> **Selected extract**
Last month, the Guggenheim Museum announced results of another Department of Education-funded study, which showed that LTA had a demonstrable impact on students’ literacy and critical thinking.
“We are thrilled to have the opportunity to contribute another significant body of research to the field,” said Kim Kanatani, Gail Engelberg Director of Education, Solomon R. Guggenheim Museum. “Our intent is to demonstrate how the power of art and our dynamic teaching methods positively impact a different aspect of student learning—problem-solving.”
“The Art of Problem-Solving”
The first phase of the Guggenheim’s new four-year study, “The Art of Problem Solving,” will be to bring together artists, educators, and cognitive scientists to identify the problem-solving skills that visual arts can most powerfully teach, and to describe the hallmarks of teaching that will most likely result in students learning these skills. Problem-solving skills include experimentation, brainstorming, breaking down a problem into parts, redefining a problem, and decision making. When creating and actively viewing and discussing art, students are challenged to solve a variety of problems such as manipulating materials, interpreting a work of art, and expressing ideas in visual form.
Rebecca Shulman Herz, Manager of Learning Through Art, explains, “An important aspect of creativity is the ability to solve problems in new and interesting ways: How do you make a sculpture balance, represent a person’s character through color and line, or work collaboratively to create an installation? By engaging students in artistic processes, we are also teaching them to be creative problem-solvers.”
This planning year will be followed by two years of research, during which the evaluation consultant team at Randi Korn & Associates will study 18 classes of fifth grade students, half of whom are in the Learning Through Art program and half of whom are not. The data gathered from these two groups will be compared to determine the impact of Learning Through Art on students’ problem-solving skills.

> **Jobs**
A) Write out the stretch of the passage on the Guggenheim problem-solving study from "Rebecca Shulman Herz, Manager" through "students’ problem-solving skills.".
B) Extend the passage on the Guggenheim problem-solving study, starting after its final sentence.

[Stored data entries]
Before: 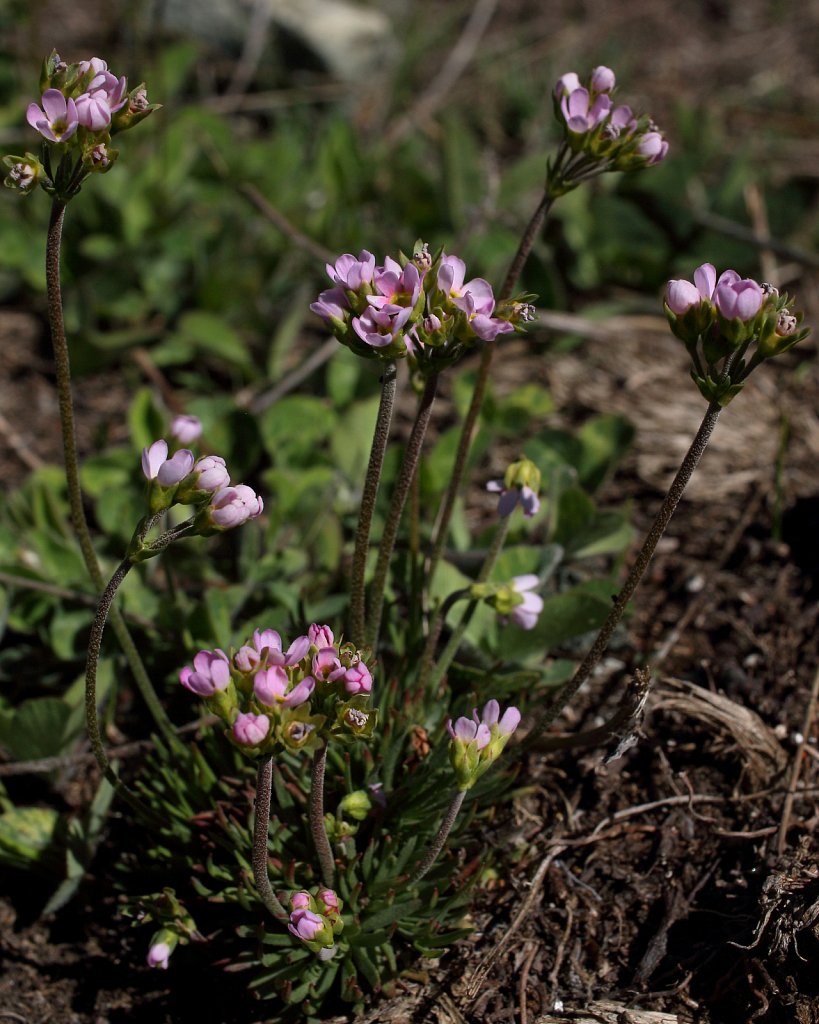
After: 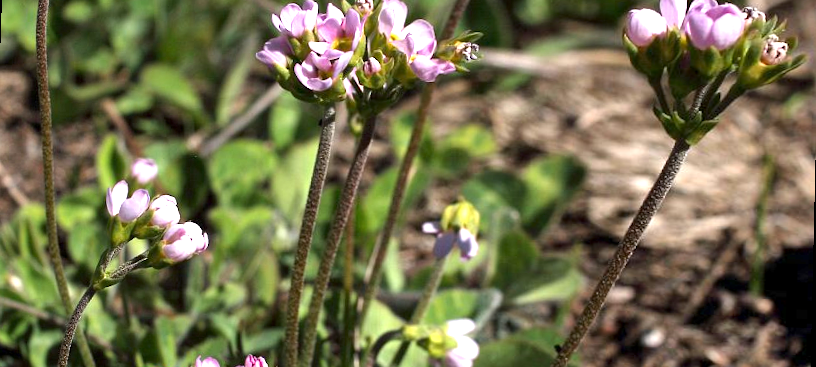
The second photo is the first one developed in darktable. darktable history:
crop and rotate: top 23.84%, bottom 34.294%
shadows and highlights: shadows 52.34, highlights -28.23, soften with gaussian
exposure: exposure 1.5 EV, compensate highlight preservation false
rotate and perspective: rotation 1.69°, lens shift (vertical) -0.023, lens shift (horizontal) -0.291, crop left 0.025, crop right 0.988, crop top 0.092, crop bottom 0.842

> **Outputs for the tasks**
A)
Rebecca Shulman Herz, Manager of Learning Through Art, explains, “An important aspect of creativity is the ability to solve problems in new and interesting ways: How do you make a sculpture balance, represent a person’s character through color and line, or work collaboratively to create an installation? By engaging students in artistic processes, we are also teaching them to be creative problem-solvers.”
This planning year will be followed by two years of research, during which the evaluation consultant team at Randi Korn & Associates will study 18 classes of fifth grade students, half of whom are in the Learning Through Art program and half of whom are not. The data gathered from these two groups will be compared to determine the impact of Learning Through Art on students’ problem-solving skills.

B)
The final year of the grant will provide time to analyze and disseminate the findings. Related programs will include teacher workshops, a two-day symposium for art educators, and a Summer Institute.
Over its 36-year history, Learning Through Art has placed hundreds of teaching artists in New York City public schools to work with students and classroom teachers on curriculum-based art projects. In 2003, the Guggenheim Museum received a three year Arts in Education Model Development and Dissemination grant from the U.S. Department of Education to study the impact of the LTA program on students’ literacy abilities. (For a summary of the study go to www.learningthroughart.org.)
About Learning Through Art
The late Natalie K. Lieberman, a Guggenheim Foundation trustee from 1994 until her death in 1996, founded LTA in 1970, when New York schools were cutting art and music programs. Since it began, it has involved more than 140,000 students in dozens of public schools. The program provides teaching artists in the classroom who collaborate with homeroom teachers to design and lead curriculum-based art projects. LTA culminates in “A Year With Children,” an annual exhibition at the museum of art made by children in the program.
August 7, 2006
FOR PRESS INFORMATION:
Solomon R. Guggenheim Museum
For more information about Learning Through Art, please go to www.learningthroughart.org or contact Rebecca Shulman Herz at (212) 423-3783, or by e-mail at email@example.com.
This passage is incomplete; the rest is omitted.